# What to produce:
Below this sentence is a listing; return exactly its lines from the one with "Mỹ nhân đẹp nhất Hoàn Châu Cách Cách bỏ" to the one with "documentar la escena y solicitar reportes", both kept, and nothing more.

# Records for the task:
────

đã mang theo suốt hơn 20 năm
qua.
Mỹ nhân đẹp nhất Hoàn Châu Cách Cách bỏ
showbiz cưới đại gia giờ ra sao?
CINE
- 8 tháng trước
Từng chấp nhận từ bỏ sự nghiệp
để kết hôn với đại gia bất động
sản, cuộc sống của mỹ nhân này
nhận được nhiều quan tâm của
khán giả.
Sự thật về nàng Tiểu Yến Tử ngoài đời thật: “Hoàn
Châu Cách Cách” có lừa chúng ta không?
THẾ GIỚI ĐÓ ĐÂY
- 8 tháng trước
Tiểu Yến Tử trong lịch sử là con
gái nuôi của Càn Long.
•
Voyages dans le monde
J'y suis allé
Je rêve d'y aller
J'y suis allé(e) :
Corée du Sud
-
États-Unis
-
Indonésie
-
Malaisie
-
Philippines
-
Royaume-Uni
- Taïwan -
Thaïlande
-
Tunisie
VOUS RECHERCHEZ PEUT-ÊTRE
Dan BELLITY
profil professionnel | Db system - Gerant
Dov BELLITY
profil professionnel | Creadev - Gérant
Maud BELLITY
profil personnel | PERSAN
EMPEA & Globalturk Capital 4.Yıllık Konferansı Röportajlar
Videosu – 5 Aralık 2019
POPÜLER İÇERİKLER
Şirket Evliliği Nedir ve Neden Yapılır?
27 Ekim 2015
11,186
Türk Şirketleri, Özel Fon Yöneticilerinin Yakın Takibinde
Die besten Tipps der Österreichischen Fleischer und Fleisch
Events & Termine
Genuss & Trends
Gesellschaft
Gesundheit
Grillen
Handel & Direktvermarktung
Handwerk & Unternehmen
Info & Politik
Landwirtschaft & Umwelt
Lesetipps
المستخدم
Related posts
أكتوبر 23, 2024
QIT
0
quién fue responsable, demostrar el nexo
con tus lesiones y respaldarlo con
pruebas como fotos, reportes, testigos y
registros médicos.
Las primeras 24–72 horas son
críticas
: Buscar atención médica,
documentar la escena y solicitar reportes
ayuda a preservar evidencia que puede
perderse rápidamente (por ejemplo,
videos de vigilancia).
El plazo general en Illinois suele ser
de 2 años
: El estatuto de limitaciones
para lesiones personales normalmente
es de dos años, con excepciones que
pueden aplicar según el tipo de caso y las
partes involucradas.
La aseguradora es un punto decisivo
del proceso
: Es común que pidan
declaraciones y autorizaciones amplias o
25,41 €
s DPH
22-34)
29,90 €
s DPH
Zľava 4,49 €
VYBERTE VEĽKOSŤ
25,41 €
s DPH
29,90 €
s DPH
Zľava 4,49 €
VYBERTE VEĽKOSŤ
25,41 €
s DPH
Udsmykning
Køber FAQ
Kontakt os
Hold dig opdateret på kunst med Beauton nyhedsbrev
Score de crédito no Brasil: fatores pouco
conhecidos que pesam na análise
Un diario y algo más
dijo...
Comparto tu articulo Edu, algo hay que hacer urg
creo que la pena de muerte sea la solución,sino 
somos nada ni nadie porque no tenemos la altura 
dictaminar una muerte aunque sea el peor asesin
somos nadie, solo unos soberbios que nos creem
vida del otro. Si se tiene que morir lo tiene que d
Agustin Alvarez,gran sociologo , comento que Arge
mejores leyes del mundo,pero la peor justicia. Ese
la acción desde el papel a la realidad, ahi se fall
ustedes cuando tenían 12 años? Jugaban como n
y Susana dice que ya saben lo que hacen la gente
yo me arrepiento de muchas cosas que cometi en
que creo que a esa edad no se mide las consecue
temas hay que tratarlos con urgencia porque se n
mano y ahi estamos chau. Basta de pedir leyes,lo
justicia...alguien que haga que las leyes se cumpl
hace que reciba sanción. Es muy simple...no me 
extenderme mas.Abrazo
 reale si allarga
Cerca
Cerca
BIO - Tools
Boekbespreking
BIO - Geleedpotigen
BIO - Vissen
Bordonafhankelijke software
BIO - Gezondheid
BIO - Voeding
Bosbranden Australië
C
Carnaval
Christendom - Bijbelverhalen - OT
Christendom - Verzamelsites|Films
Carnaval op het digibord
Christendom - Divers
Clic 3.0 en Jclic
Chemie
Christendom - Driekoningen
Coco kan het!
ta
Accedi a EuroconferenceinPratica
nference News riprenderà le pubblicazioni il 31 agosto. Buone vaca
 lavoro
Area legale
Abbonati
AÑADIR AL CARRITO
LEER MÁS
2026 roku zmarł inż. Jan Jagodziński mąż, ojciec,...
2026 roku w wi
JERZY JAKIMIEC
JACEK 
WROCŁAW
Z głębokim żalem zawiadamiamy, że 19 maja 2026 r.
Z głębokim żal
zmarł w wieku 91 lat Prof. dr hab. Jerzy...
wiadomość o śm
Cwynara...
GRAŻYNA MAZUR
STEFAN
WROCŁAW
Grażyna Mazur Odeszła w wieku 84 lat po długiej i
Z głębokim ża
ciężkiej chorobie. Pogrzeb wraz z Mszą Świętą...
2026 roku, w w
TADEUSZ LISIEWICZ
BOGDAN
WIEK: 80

────

# Solution to this problem:
Mỹ nhân đẹp nhất Hoàn Châu Cách Cách bỏ
showbiz cưới đại gia giờ ra sao?
CINE
- 8 tháng trước
Từng chấp nhận từ bỏ sự nghiệp
để kết hôn với đại gia bất động
sản, cuộc sống của mỹ nhân này
nhận được nhiều quan tâm của
khán giả.
Sự thật về nàng Tiểu Yến Tử ngoài đời thật: “Hoàn
Châu Cách Cách” có lừa chúng ta không?
THẾ GIỚI ĐÓ ĐÂY
- 8 tháng trước
Tiểu Yến Tử trong lịch sử là con
gái nuôi của Càn Long.
•
Voyages dans le monde
J'y suis allé
Je rêve d'y aller
J'y suis allé(e) :
Corée du Sud
-
États-Unis
-
Indonésie
-
Malaisie
-
Philippines
-
Royaume-Uni
- Taïwan -
Thaïlande
-
Tunisie
VOUS RECHERCHEZ PEUT-ÊTRE
Dan BELLITY
profil professionnel | Db system - Gerant
Dov BELLITY
profil professionnel | Creadev - Gérant
Maud BELLITY
profil personnel | PERSAN
EMPEA & Globalturk Capital 4.Yıllık Konferansı Röportajlar
Videosu – 5 Aralık 2019
POPÜLER İÇERİKLER
Şirket Evliliği Nedir ve Neden Yapılır?
27 Ekim 2015
11,186
Türk Şirketleri, Özel Fon Yöneticilerinin Yakın Takibinde
Die besten Tipps der Österreichischen Fleischer und Fleisch
Events & Termine
Genuss & Trends
Gesellschaft
Gesundheit
Grillen
Handel & Direktvermarktung
Handwerk & Unternehmen
Info & Politik
Landwirtschaft & Umwelt
Lesetipps
المستخدم
Related posts
أكتوبر 23, 2024
QIT
0
quién fue responsable, demostrar el nexo
con tus lesiones y respaldarlo con
pruebas como fotos, reportes, testigos y
registros médicos.
Las primeras 24–72 horas son
críticas
: Buscar atención médica,
documentar la escena y solicitar reportes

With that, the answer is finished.